This explains the security set up for connecting to an MS Fabric data source. This includes defining the Authentication Method that you want to use and incorporating details from the provider.
Process Overview
If you want to use MS Fabric as your data source, you first need to:
- Set up and configure Microsoft as an identity provider.
- Set up and configure Azure with the correct details to enable data source authentication using your identity provider.
This includes setting up a new identity provider, a role with a policy for access to Fabric, and a trust relationship with the provider account. Lastly, you need to configure Pyramid; setting up multiple fields that are used to establish a connection to the data warehouse.
Data Source Security Settings
The Pyramid configuration happens in the Data > Data Source panel of the Admin Console on the Security tab. For MS Fabric, this looks like:
Authentication Method
The authentication method can be one of:
- Service Account.
- SSO specific user - interactive authentication with a single account for all users.
- SSO end user - interactive authentication by each INDIVIDUAL user as the login into Pyramid.
Service Account
When using a service account, the authentication is common to all users of the connection. Copy the authentication details; Client ID, Client Secret, and Directory (Tenant) ID; from the Microsoft Azure administrative console.
Single Sign-on (OAuth) options
If you are using one of the SSO OAuth options:
- Single Sign-on (OAuth) - Specific User: All users of this data source share and use the credentials and sign in code defined here.
- Single Sign-on (OAuth) - End User: Each user signs in when starting Pyramid or when connecting to the data source. This is a "one off" event. The user's sign in code is stored and reused for subsequent data access. Pyramid automatically refreshes this as needed.

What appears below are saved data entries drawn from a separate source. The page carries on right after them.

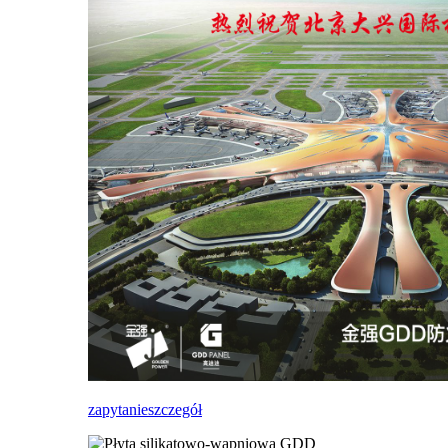
zapytanie
szczegół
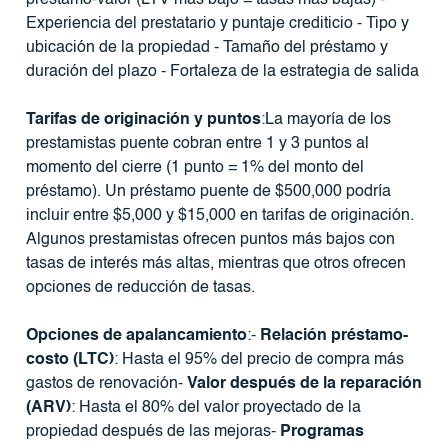
préstamo-valor (LTV más bajo = tasas más bajas) -
Experiencia del prestatario y puntaje crediticio - Tipo y
ubicación de la propiedad - Tamaño del préstamo y
duración del plazo - Fortaleza de la estrategia de salida
Tarifas de originación y puntos
:La mayoría de los
prestamistas puente cobran entre 1 y 3 puntos al
momento del cierre (1 punto = 1% del monto del
préstamo). Un préstamo puente de $500,000 podría
incluir entre $5,000 y $15,000 en tarifas de originación.
Algunos prestamistas ofrecen puntos más bajos con
tasas de interés más altas, mientras que otros ofrecen
opciones de reducción de tasas.
Opciones de apalancamiento
:-
Relación préstamo-
costo (LTC)
: Hasta el 95% del precio de compra más
gastos de renovación-
Valor después de la reparación
(ARV)
: Hasta el 80% del valor proyectado de la
propiedad después de las mejoras-
Programas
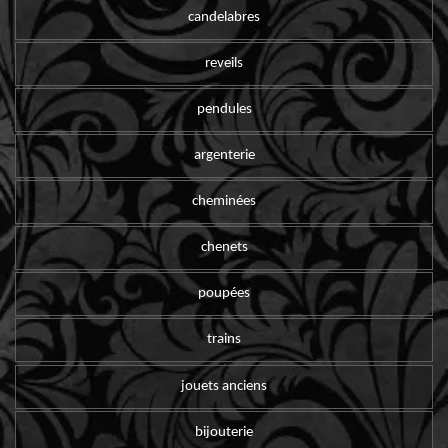
candelabres
reveils
pendules
argenterie
cheminées
chenets
poupées
trains
jouets anciens
bijouterie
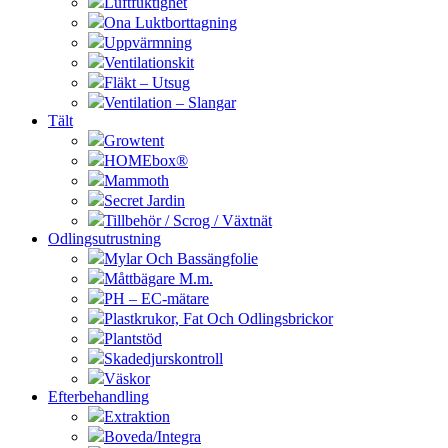
Luftfuktighet
Ona Luktborttagning
Uppvärmning
Ventilationskit
Fläkt – Utsug
Ventilation – Slangar
Tält
Growtent
HOMEbox®
Mammoth
Secret Jardin
Tillbehör / Scrog / Växtnät
Odlingsutrustning
Mylar Och Bassängfolie
Måttbägare M.m.
PH – EC-mätare
Plastkrukor, Fat Och Odlingsbrickor
Plantstöd
Skadedjurskontroll
Väskor
Efterbehandling
Extraktion
Boveda/Integra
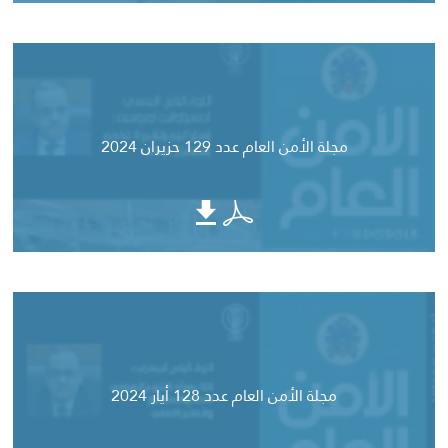
مجلة الأمن العام عدد 129 حزيران 2024
مجلة الأمن العام عدد 128 أيار 2024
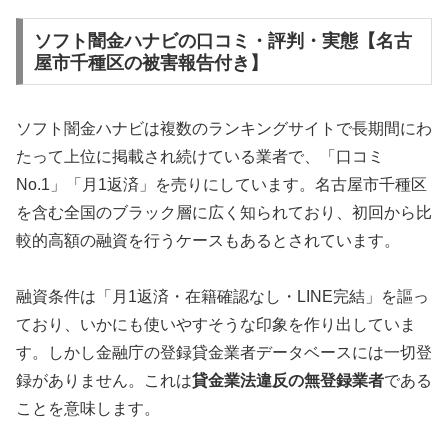
ソフト闇金ハナビの口コミ・評判・実態【名古
屋市千種区の被害報告付き】
ソフト闇金ハナビは複数のランキングサイトで長期間にわ
たって上位に掲載され続けている業者で、「口コミ
No.1」「月1返済」を売りにしています。名古屋市千種区
を含む全国のブラック層に広く知られており、初回から比
較的高額の融資を行うケースもあるとされています。
融資条件は「月1返済・在籍確認なし・LINE完結」を謳っ
ており、いかにも使いやすそうな印象を作り出していま
す。しかし金融庁の登録貸金業者データベースには一切登
録がありません。これは
貸金業法違反の無登録業者
である
ことを意味します。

SSO OAuth Authentication makes use of the user's credentials to connect and authenticate access to a data source. The process is often used in big organizations that have centralized security and are using one framework to secure all data assets.
Provider Settings
Once the connection to an identity provider is set up and the authentication is working, you can provide details from the provider to Pyramid. You need to retrieve all of the options including Scope, Client ID, Client Secret, and Directory (Tenant) ID from the provider.
OAuth Settings
Global Settings
If you want to use the global OAuth settings, you must set the Global Settings to match the provider details. These settings are found on the Data > Global Settings page of the Admin Console.
Important: You must always set Redirect URL in the Global Settings.
Custom Settings
If you do not want to use the global OAuth settings, you must override them by selecting the Custom Settings option (purple arrow above) in this panel and then setting the values to match the provider details.
Connecting
If you are setting up Single Sign-on (OAuth) - Specific User, you should click Connect to connect to the data source and generate an OAuth refresh code once the provider settings are supplied.
Signing in to Pyramid
With the Authentication Method drop-down set to Single Sign-on (OAuth) - End User, each user will be prompted to sign in for individually authenticated data access.
With the Authentication Method drop-down set to Single Sign-on (OAuth) - Specific User, each user will share the provider account as well as the Client ID and Client Secret.